Man who killed baby daughter in NZ can be named

By Shalveen Chand 15 May 2024, 8:30PM


Vaila Sopo, a 26-year-old Samoan from Manurewa, Auckland was revealed to be the man who beat his eight-month-old daughter to death.

His identity was kept secret throughout the trial and sentencing but can now be revealed. Sopo was born in Samoa and hails from Savaii.

According to New Zealand media reports, the name suppression lapse means eight-month-old victim Falute Vaila can also be named for the first time since her death at a South Auckland medical clinic. Next week will mark the second anniversary of her death.

Jurors in the High Court at Auckland found the defendant guilty of murder in March after watching a police interview in which the man admitted through a translator: “I’ve sinned. I murdered my daughter”. His lawyers had argued he didn’t know the proper legal definition of murder and he was instead guilty of manslaughter.

He also admitted to police he turned his aggression on the eight-month-old because she looked as if she was afraid of him.

According to the New Zealand Herald, Justice Laura O’Gorman ordered a life sentence for Sopo last month with a stipulation he serves at least 17 years before he can begin to apply for parole.

The defendant’s name - and, as a result, his daughter’s name - had been initially suppressed until the verdict due to an earlier finding of extreme hardship for the defendant’s overseas parents, who told the court in 2022 that they feared they would be banished from their small Pacific village and possibly have their house burnt down if neighbours found out about the charges.

Immediately after that suppression order lapsed with the guilty verdict, Justice O’Gorman allowed a new temporary suppression order based on an unrelated issue: to protect the defendant’s fair trial rights in Manukau District Court, where he was awaiting domestic violence charges. In light of the more serious murder conviction, however, prosecutors opted last month to withdraw the District Court allegations.

That should have allowed the defendant to be named at sentencing, but his lawyers filed a new last-minute permanent name suppression request based entirely on the original application: the alleged continuing extreme hardship for his overseas parents. The judge denied the request but gave the defence time to consider whether they would appeal. They have opted not to.

Falute died on May 23, 2022, shortly after her mother took her to Watford Medical Centre in Ōtara, South Auckland.

The defendant denied hurting his daughter while speaking to police on the night of her death. But in an hours-long follow-up police interview a week later, he admitted to slapping his daughter’s legs and hands out of anger because she had cried when he went into the room where she was sleeping. The two had never bonded and she acted cold towards him, he explained.
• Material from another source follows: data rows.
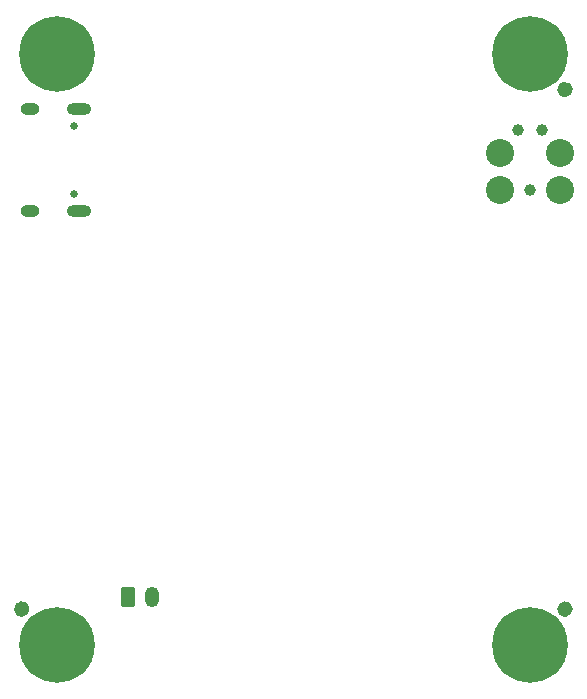
<source format=gbr>
G04 #@! TF.GenerationSoftware,KiCad,Pcbnew,7.0.8*
G04 #@! TF.CreationDate,2024-06-10T03:18:03-07:00*
G04 #@! TF.ProjectId,IotDisplay,496f7444-6973-4706-9c61-792e6b696361,rev?*
G04 #@! TF.SameCoordinates,Original*
G04 #@! TF.FileFunction,Soldermask,Bot*
G04 #@! TF.FilePolarity,Negative*
%FSLAX46Y46*%
G04 Gerber Fmt 4.6, Leading zero omitted, Abs format (unit mm)*
G04 Created by KiCad (PCBNEW 7.0.8) date 2024-06-10 03:18:03*
%MOMM*%
%LPD*%
G01*
G04 APERTURE LIST*
G04 Aperture macros list*
%AMRoundRect*
0 Rectangle with rounded corners*
0 $1 Rounding radius*
0 $2 $3 $4 $5 $6 $7 $8 $9 X,Y pos of 4 corners*
0 Add a 4 corners polygon primitive as box body*
4,1,4,$2,$3,$4,$5,$6,$7,$8,$9,$2,$3,0*
0 Add four circle primitives for the rounded corners*
1,1,$1+$1,$2,$3*
1,1,$1+$1,$4,$5*
1,1,$1+$1,$6,$7*
1,1,$1+$1,$8,$9*
0 Add four rect primitives between the rounded corners*
20,1,$1+$1,$2,$3,$4,$5,0*
20,1,$1+$1,$4,$5,$6,$7,0*
20,1,$1+$1,$6,$7,$8,$9,0*
20,1,$1+$1,$8,$9,$2,$3,0*%
G04 Aperture macros list end*
%ADD10C,0.650000*%
%ADD11RoundRect,0.250000X-0.350000X-0.625000X0.350000X-0.625000X0.350000X0.625000X-0.350000X0.625000X0*%
%ADD12O,1.200000X1.750000*%
%ADD13C,0.990600*%
%ADD14C,2.374900*%
%ADD15C,1.152000*%
%ADD16O,1.600000X1.000000*%
%ADD17O,2.100000X1.000000*%
%ADD18C,0.650000*%
%ADD19C,0.800000*%
%ADD20C,6.400000*%
G04 APERTURE END LIST*
D10*
X77325000Y-147000000D02*
G75*
G03*
X77325000Y-147000000I-325000J0D01*
G01*
X123325000Y-103000000D02*
G75*
G03*
X123325000Y-103000000I-325000J0D01*
G01*
X123325000Y-147000000D02*
G75*
G03*
X123325000Y-147000000I-325000J0D01*
G01*
D11*
X86000000Y-146000000D03*
D12*
X88000000Y-146000000D03*
D13*
X121016000Y-106460000D03*
X118984000Y-106460000D03*
D14*
X122540000Y-108365000D03*
X117460000Y-108365000D03*
X122540000Y-111540000D03*
D13*
X120000000Y-111540000D03*
D14*
X117460000Y-111540000D03*
D15*
X77000000Y-147000000D03*
X123000000Y-103000000D03*
D16*
X77710000Y-113320000D03*
D17*
X81890000Y-113320000D03*
D16*
X77710000Y-104680000D03*
D17*
X81890000Y-104680000D03*
D18*
X81390000Y-111890000D03*
X81390000Y-106110000D03*
D19*
X77600000Y-150000000D03*
X78302944Y-148302944D03*
X78302944Y-151697056D03*
X80000000Y-147600000D03*
D20*
X80000000Y-150000000D03*
D19*
X80000000Y-152400000D03*
X81697056Y-148302944D03*
X81697056Y-151697056D03*
X82400000Y-150000000D03*
X77600000Y-100000000D03*
X78302944Y-98302944D03*
X78302944Y-101697056D03*
X80000000Y-97600000D03*
D20*
X80000000Y-100000000D03*
D19*
X80000000Y-102400000D03*
X81697056Y-98302944D03*
X81697056Y-101697056D03*
X82400000Y-100000000D03*
X117600000Y-100000000D03*
X118302944Y-98302944D03*
X118302944Y-101697056D03*
X120000000Y-97600000D03*
D20*
X120000000Y-100000000D03*
D19*
X120000000Y-102400000D03*
X121697056Y-98302944D03*
X121697056Y-101697056D03*
X122400000Y-100000000D03*
X117600000Y-150000000D03*
X118302944Y-148302944D03*
X118302944Y-151697056D03*
X120000000Y-147600000D03*
D20*
X120000000Y-150000000D03*
D19*
X120000000Y-152400000D03*
X121697056Y-148302944D03*
X121697056Y-151697056D03*
X122400000Y-150000000D03*
D15*
X123000000Y-147000000D03*
M02*

</source>
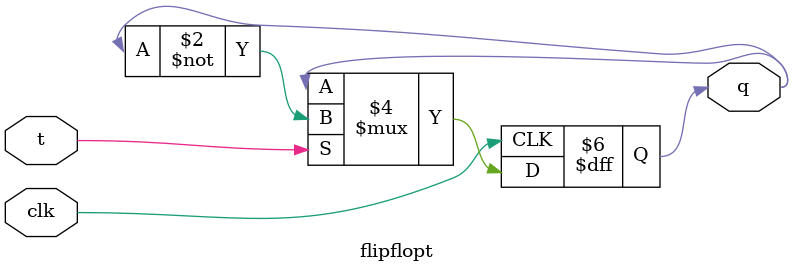
<source format=v>
module flipflopt(input clk, input t, output reg q);

 always @(posedge clk) begin
  if (t)
   q <= ~q;
  
  else  
   q <= q;
 end
	
endmodule 
</source>
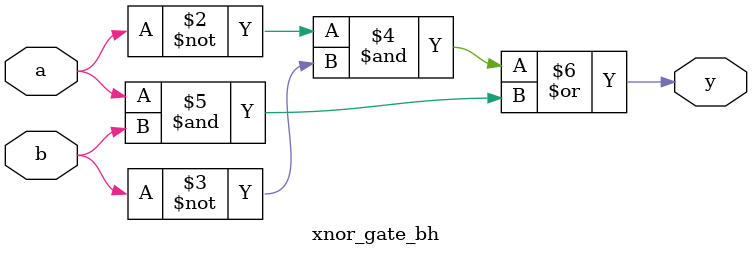
<source format=v>
module xnor_gate_bh (
    input a,
    input b,
    output reg y
);

always @(*) begin
//    y = ~(a ^ b);
    y = (~a & ~b) | (a & b);
end

endmodule

</source>
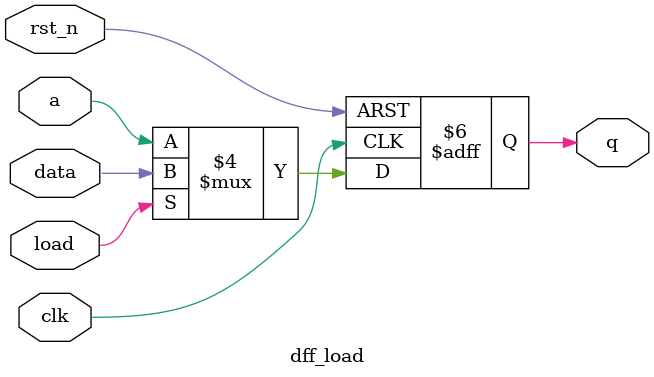
<source format=v>

module dff_load (
    clk,
    rst_n,
    load,
    data,
    a,
    q
);
    input  clk ;
    input  rst_n ;
    input  load,data,a ;
    output q ;
    reg q;

    always @(posedge clk or negedge rst_n) begin
        if (~rst_n) begin
            q<=1'b0;
        end else if (load) begin
            q<=data;
        end else begin
            q<=a;
        end
    end
endmodule
</source>
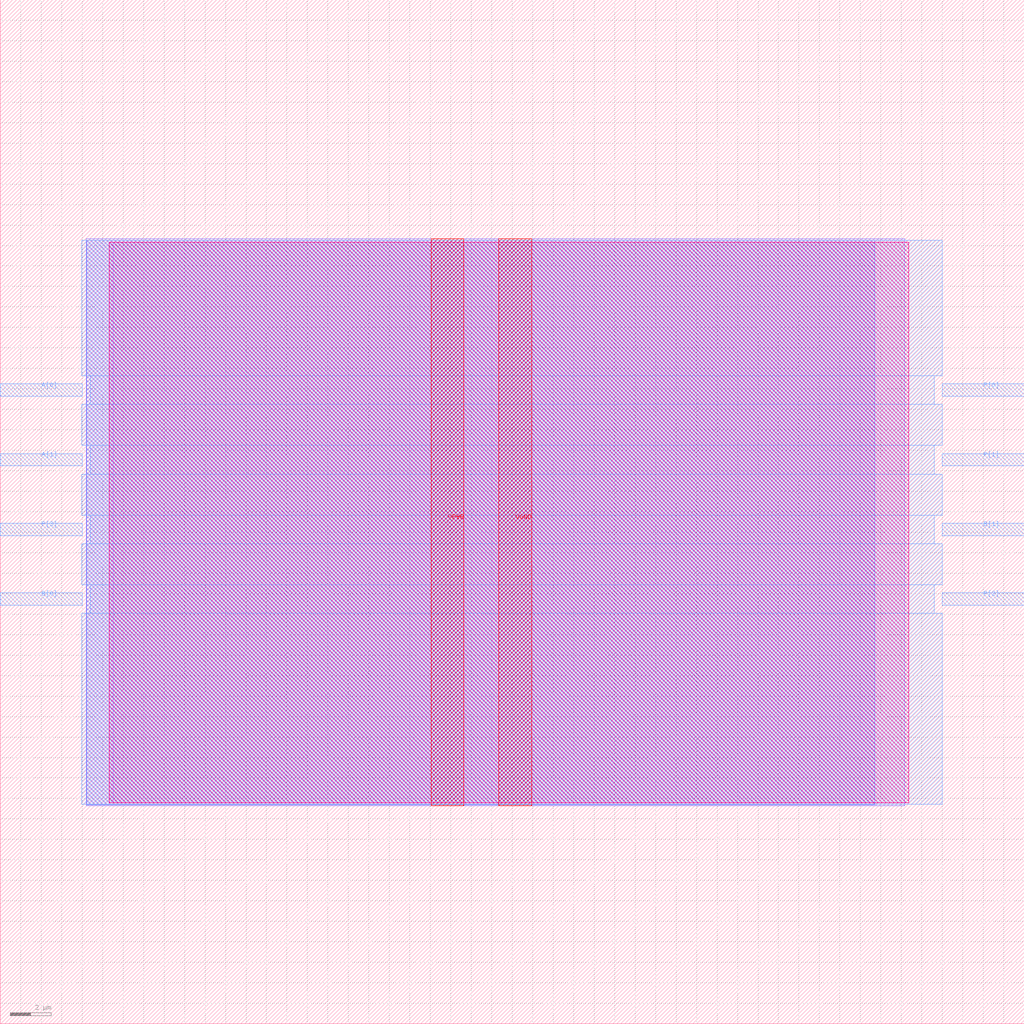
<source format=lef>
VERSION 5.7 ;
  NOWIREEXTENSIONATPIN ON ;
  DIVIDERCHAR "/" ;
  BUSBITCHARS "[]" ;
MACRO SarsaNada_e10
  CLASS BLOCK ;
  FOREIGN SarsaNada_e10 ;
  ORIGIN 0.000 0.000 ;
  SIZE 50.000 BY 50.000 ;
  PIN A[0]
    DIRECTION INPUT ;
    USE SIGNAL ;
    ANTENNAGATEAREA 0.196500 ;
    PORT
      LAYER met3 ;
        RECT 0.000 30.640 4.000 31.240 ;
    END
  END A[0]
  PIN A[1]
    DIRECTION INPUT ;
    USE SIGNAL ;
    ANTENNAGATEAREA 0.196500 ;
    PORT
      LAYER met3 ;
        RECT 0.000 27.240 4.000 27.840 ;
    END
  END A[1]
  PIN B[0]
    DIRECTION INPUT ;
    USE SIGNAL ;
    ANTENNAGATEAREA 0.196500 ;
    PORT
      LAYER met3 ;
        RECT 0.000 20.440 4.000 21.040 ;
    END
  END B[0]
  PIN B[1]
    DIRECTION INPUT ;
    USE SIGNAL ;
    ANTENNAGATEAREA 0.196500 ;
    PORT
      LAYER met3 ;
        RECT 46.000 23.840 50.000 24.440 ;
    END
  END B[1]
  PIN P[0]
    DIRECTION OUTPUT ;
    USE SIGNAL ;
    ANTENNADIFFAREA 0.445500 ;
    PORT
      LAYER met3 ;
        RECT 46.000 30.640 50.000 31.240 ;
    END
  END P[0]
  PIN P[1]
    DIRECTION OUTPUT ;
    USE SIGNAL ;
    ANTENNADIFFAREA 0.445500 ;
    PORT
      LAYER met3 ;
        RECT 46.000 27.240 50.000 27.840 ;
    END
  END P[1]
  PIN P[2]
    DIRECTION OUTPUT ;
    USE SIGNAL ;
    ANTENNADIFFAREA 0.445500 ;
    PORT
      LAYER met3 ;
        RECT 46.000 20.440 50.000 21.040 ;
    END
  END P[2]
  PIN P[3]
    DIRECTION OUTPUT ;
    USE SIGNAL ;
    ANTENNADIFFAREA 0.445500 ;
    PORT
      LAYER met3 ;
        RECT 0.000 23.840 4.000 24.440 ;
    END
  END P[3]
  PIN VGND
    DIRECTION INOUT ;
    USE GROUND ;
    PORT
      LAYER met4 ;
        RECT 24.340 10.640 25.940 38.320 ;
    END
  END VGND
  PIN VPWR
    DIRECTION INOUT ;
    USE POWER ;
    PORT
      LAYER met4 ;
        RECT 21.040 10.640 22.640 38.320 ;
    END
  END VPWR
  OBS
      LAYER nwell ;
        RECT 5.330 10.795 44.350 38.165 ;
      LAYER li1 ;
        RECT 5.520 10.795 44.160 38.165 ;
      LAYER met1 ;
        RECT 4.210 10.640 44.160 38.320 ;
      LAYER met2 ;
        RECT 4.230 10.695 42.690 38.265 ;
      LAYER met3 ;
        RECT 3.990 31.640 46.000 38.245 ;
        RECT 4.400 30.240 45.600 31.640 ;
        RECT 3.990 28.240 46.000 30.240 ;
        RECT 4.400 26.840 45.600 28.240 ;
        RECT 3.990 24.840 46.000 26.840 ;
        RECT 4.400 23.440 45.600 24.840 ;
        RECT 3.990 21.440 46.000 23.440 ;
        RECT 4.400 20.040 45.600 21.440 ;
        RECT 3.990 10.715 46.000 20.040 ;
  END
END SarsaNada_e10
END LIBRARY


</source>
As the interview progressed, he admitted to pushing the baby’s stomach then eventually – after police showed him an autopsy photo of his daughter and read aloud her long list of injuries – admitted to punching his daughter four times with an estimated force of seven out of 10.

A demonstration of the blows appeared to show enough force to easily hurt an adult, with him putting his back into the pantomimed strikes.

The final blow, as he braced the infant’s head with one hand and punched with the other, perforated the child’s bowel. Left untreated, with only the defendant aware of what had occurred, the internal injury became fatal over the course of several days.